**Task to carry out**
Rewrite the lines of every item below, changing "common name" to "vernacular name" and leaving everything else as it is.

**Data rows**
################

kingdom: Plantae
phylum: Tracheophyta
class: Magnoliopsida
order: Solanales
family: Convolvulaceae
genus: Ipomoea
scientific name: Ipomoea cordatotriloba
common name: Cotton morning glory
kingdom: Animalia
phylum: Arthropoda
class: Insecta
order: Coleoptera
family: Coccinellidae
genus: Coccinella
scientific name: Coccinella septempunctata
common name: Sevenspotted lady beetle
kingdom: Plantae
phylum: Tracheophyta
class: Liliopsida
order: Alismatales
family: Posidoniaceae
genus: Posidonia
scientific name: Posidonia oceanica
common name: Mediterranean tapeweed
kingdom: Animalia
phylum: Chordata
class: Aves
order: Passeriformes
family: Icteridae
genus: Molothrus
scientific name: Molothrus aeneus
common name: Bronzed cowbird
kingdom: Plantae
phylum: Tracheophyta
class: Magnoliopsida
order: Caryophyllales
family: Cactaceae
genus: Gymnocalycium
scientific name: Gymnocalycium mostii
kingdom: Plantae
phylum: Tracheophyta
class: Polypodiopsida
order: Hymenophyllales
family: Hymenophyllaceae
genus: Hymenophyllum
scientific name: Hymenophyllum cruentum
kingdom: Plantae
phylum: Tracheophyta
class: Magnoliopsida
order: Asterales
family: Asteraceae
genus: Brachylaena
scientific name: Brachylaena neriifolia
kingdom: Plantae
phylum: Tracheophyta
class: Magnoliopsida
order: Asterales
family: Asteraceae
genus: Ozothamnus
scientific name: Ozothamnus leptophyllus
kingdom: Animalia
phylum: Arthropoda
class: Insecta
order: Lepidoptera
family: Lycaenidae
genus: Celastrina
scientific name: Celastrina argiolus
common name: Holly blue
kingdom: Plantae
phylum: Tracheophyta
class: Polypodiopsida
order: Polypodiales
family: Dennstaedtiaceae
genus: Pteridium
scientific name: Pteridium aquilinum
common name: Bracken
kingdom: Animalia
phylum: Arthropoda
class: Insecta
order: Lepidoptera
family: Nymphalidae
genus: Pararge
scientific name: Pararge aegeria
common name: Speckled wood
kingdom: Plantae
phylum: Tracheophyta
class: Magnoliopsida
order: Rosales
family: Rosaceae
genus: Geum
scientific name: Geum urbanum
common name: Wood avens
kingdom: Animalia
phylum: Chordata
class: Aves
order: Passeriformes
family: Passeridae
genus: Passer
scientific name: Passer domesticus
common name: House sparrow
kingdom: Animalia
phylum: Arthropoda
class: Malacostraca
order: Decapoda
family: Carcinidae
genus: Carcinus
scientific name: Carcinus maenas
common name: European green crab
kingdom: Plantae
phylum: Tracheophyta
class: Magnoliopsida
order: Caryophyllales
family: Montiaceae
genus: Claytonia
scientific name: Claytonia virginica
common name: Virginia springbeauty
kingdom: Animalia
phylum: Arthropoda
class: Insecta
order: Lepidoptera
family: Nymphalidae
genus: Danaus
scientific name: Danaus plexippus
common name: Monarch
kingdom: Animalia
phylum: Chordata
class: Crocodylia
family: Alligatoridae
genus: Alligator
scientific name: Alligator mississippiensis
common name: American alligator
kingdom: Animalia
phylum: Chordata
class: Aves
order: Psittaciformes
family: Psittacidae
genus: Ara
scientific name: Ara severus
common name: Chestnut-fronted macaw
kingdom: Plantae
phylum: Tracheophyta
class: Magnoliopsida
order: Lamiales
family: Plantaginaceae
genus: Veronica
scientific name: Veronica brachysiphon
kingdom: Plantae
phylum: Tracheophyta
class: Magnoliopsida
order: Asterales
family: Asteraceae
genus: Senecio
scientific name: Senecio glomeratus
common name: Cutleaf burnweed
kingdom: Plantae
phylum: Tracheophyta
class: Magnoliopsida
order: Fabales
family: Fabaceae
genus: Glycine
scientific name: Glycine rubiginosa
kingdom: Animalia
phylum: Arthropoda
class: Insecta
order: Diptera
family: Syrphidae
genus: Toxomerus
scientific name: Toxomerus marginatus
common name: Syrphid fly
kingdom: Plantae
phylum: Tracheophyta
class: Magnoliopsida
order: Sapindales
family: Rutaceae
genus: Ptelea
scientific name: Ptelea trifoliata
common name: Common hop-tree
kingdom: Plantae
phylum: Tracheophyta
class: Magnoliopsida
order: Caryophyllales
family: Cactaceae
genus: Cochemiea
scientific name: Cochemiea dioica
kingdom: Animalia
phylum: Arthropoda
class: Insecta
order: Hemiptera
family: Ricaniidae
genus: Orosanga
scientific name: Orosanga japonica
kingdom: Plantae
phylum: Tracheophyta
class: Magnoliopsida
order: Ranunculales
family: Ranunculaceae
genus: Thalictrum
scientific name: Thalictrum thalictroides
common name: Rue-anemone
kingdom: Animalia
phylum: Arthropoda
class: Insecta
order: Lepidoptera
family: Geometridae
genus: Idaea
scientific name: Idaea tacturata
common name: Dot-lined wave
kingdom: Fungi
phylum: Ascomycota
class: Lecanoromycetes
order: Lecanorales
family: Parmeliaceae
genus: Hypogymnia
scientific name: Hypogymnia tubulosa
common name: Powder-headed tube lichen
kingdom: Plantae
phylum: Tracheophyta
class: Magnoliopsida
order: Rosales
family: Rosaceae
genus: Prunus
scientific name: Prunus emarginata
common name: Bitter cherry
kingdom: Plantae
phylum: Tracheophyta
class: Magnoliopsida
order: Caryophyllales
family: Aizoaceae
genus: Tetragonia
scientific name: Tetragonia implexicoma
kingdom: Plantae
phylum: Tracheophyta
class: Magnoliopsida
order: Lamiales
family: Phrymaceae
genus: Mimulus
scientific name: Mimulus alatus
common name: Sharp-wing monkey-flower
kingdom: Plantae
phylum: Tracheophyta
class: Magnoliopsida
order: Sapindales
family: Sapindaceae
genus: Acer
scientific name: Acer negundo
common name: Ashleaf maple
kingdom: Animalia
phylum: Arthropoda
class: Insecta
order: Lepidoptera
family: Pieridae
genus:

################

**Result for this task**
kingdom: Plantae
phylum: Tracheophyta
class: Magnoliopsida
order: Solanales
family: Convolvulaceae
genus: Ipomoea
scientific name: Ipomoea cordatotriloba
vernacular name: Cotton morning glory
kingdom: Animalia
phylum: Arthropoda
class: Insecta
order: Coleoptera
family: Coccinellidae
genus: Coccinella
scientific name: Coccinella septempunctata
vernacular name: Sevenspotted lady beetle
kingdom: Plantae
phylum: Tracheophyta
class: Liliopsida
order: Alismatales
family: Posidoniaceae
genus: Posidonia
scientific name: Posidonia oceanica
vernacular name: Mediterranean tapeweed
kingdom: Animalia
phylum: Chordata
class: Aves
order: Passeriformes
family: Icteridae
genus: Molothrus
scientific name: Molothrus aeneus
vernacular name: Bronzed cowbird
kingdom: Plantae
phylum: Tracheophyta
class: Magnoliopsida
order: Caryophyllales
family: Cactaceae
genus: Gymnocalycium
scientific name: Gymnocalycium mostii
kingdom: Plantae
phylum: Tracheophyta
class: Polypodiopsida
order: Hymenophyllales
family: Hymenophyllaceae
genus: Hymenophyllum
scientific name: Hymenophyllum cruentum
kingdom: Plantae
phylum: Tracheophyta
class: Magnoliopsida
order: Asterales
family: Asteraceae
genus: Brachylaena
scientific name: Brachylaena neriifolia
kingdom: Plantae
phylum: Tracheophyta
class: Magnoliopsida
order: Asterales
family: Asteraceae
genus: Ozothamnus
scientific name: Ozothamnus leptophyllus
kingdom: Animalia
phylum: Arthropoda
class: Insecta
order: Lepidoptera
family: Lycaenidae
genus: Celastrina
scientific name: Celastrina argiolus
vernacular name: Holly blue
kingdom: Plantae
phylum: Tracheophyta
class: Polypodiopsida
order: Polypodiales
family: Dennstaedtiaceae
genus: Pteridium
scientific name: Pteridium aquilinum
vernacular name: Bracken
kingdom: Animalia
phylum: Arthropoda
class: Insecta
order: Lepidoptera
family: Nymphalidae
genus: Pararge
scientific name: Pararge aegeria
vernacular name: Speckled wood
kingdom: Plantae
phylum: Tracheophyta
class: Magnoliopsida
order: Rosales
family: Rosaceae
genus: Geum
scientific name: Geum urbanum
vernacular name: Wood avens
kingdom: Animalia
phylum: Chordata
class: Aves
order: Passeriformes
family: Passeridae
genus: Passer
scientific name: Passer domesticus
vernacular name: House sparrow
kingdom: Animalia
phylum: Arthropoda
class: Malacostraca
order: Decapoda
family: Carcinidae
genus: Carcinus
scientific name: Carcinus maenas
vernacular name: European green crab
kingdom: Plantae
phylum: Tracheophyta
class: Magnoliopsida
order: Caryophyllales
family: Montiaceae
genus: Claytonia
scientific name: Claytonia virginica
vernacular name: Virginia springbeauty
kingdom: Animalia
phylum: Arthropoda
class: Insecta
order: Lepidoptera
family: Nymphalidae
genus: Danaus
scientific name: Danaus plexippus
vernacular name: Monarch
kingdom: Animalia
phylum: Chordata
class: Crocodylia
family: Alligatoridae
genus: Alligator
scientific name: Alligator mississippiensis
vernacular name: American alligator
kingdom: Animalia
phylum: Chordata
class: Aves
order: Psittaciformes
family: Psittacidae
genus: Ara
scientific name: Ara severus
vernacular name: Chestnut-fronted macaw
kingdom: Plantae
phylum: Tracheophyta
class: Magnoliopsida
order: Lamiales
family: Plantaginaceae
genus: Veronica
scientific name: Veronica brachysiphon
kingdom: Plantae
phylum: Tracheophyta
class: Magnoliopsida
order: Asterales
family: Asteraceae
genus: Senecio
scientific name: Senecio glomeratus
vernacular name: Cutleaf burnweed
kingdom: Plantae
phylum: Tracheophyta
class: Magnoliopsida
order: Fabales
family: Fabaceae
genus: Glycine
scientific name: Glycine rubiginosa
kingdom: Animalia
phylum: Arthropoda
class: Insecta
order: Diptera
family: Syrphidae
genus: Toxomerus
scientific name: Toxomerus marginatus
vernacular name: Syrphid fly
kingdom: Plantae
phylum: Tracheophyta
class: Magnoliopsida
order: Sapindales
family: Rutaceae
genus: Ptelea
scientific name: Ptelea trifoliata
vernacular name: Common hop-tree
kingdom: Plantae
phylum: Tracheophyta
class: Magnoliopsida
order: Caryophyllales
family: Cactaceae
genus: Cochemiea
scientific name: Cochemiea dioica
kingdom: Animalia
phylum: Arthropoda
class: Insecta
order: Hemiptera
family: Ricaniidae
genus: Orosanga
scientific name: Orosanga japonica
kingdom: Plantae
phylum: Tracheophyta
class: Magnoliopsida
order: Ranunculales
family: Ranunculaceae
genus: Thalictrum
scientific name: Thalictrum thalictroides
vernacular name: Rue-anemone
kingdom: Animalia
phylum: Arthropoda
class: Insecta
order: Lepidoptera
family: Geometridae
genus: Idaea
scientific name: Idaea tacturata
vernacular name: Dot-lined wave
kingdom: Fungi
phylum: Ascomycota
class: Lecanoromycetes
order: Lecanorales
family: Parmeliaceae
genus: Hypogymnia
scientific name: Hypogymnia tubulosa
vernacular name: Powder-headed tube lichen
kingdom: Plantae
phylum: Tracheophyta
class: Magnoliopsida
order: Rosales
family: Rosaceae
genus: Prunus
scientific name: Prunus emarginata
vernacular name: Bitter cherry
kingdom: Plantae
phylum: Tracheophyta
class: Magnoliopsida
order: Caryophyllales
family: Aizoaceae
genus: Tetragonia
scientific name: Tetragonia implexicoma
kingdom: Plantae
phylum: Tracheophyta
class: Magnoliopsida
order: Lamiales
family: Phrymaceae
genus: Mimulus
scientific name: Mimulus alatus
vernacular name: Sharp-wing monkey-flower
kingdom: Plantae
phylum: Tracheophyta
class: Magnoliopsida
order: Sapindales
family: Sapindaceae
genus: Acer
scientific name: Acer negundo
vernacular name: Ashleaf maple
kingdom: Animalia
phylum: Arthropoda
class: Insecta
order: Lepidoptera
family: Pieridae
genus:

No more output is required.